Democrats continued their fight today against the October special election Governor Christie ordered to fill the late Frank Lautenberg’s U.S. Senate seat. One bill that passed a Senate committee and the full Assembly would combine the general and special elections, moving the general from Nov. 5 to Oct. 16. Another, somewhat contradictory bill, would allow New Jerseyans to cast their general election ballot when they vote in the special election. That legislation also passed the full Assembly and the Senate Budget Committee. The two bills passed mostly along party lines, with Democrats in favor and Republican against. Democrats said the legislation would make it easier for voters to participate in both elections, while Republicans argued the proposals were unnecessary.
Christie, a Republican, called a special election for October to fill Lautenberg’s seat after the five-term Democrat died earlier this month. In the interim, Christie appointed Jeffrey Chiesa, who previously served as the state attorney general, to fill the seat.

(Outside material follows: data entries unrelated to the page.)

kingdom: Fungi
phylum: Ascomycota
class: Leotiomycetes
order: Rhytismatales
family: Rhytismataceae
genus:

The special election has drawn the ire of Democrats, who say that holding two elections so close together will decrease voter turnout. They were also hoping that a popular Senate candidate on the top of the Democrats’ ticket on the general election ballot could help them in the gubernatorial and legislative races.
Christie says he is trying to give the voters an elected representative as soon as possible.
The October election will cost $12 million, according to the non-partisan Office of Legislative Services – a price that Democrats have also objected to.
“By combining these two elections, we’ll eliminate the need for duplication of services,” said Assemblyman Reed Gusciora, D-Mercer. “I think we should all join in in saving the estimated $12 million.”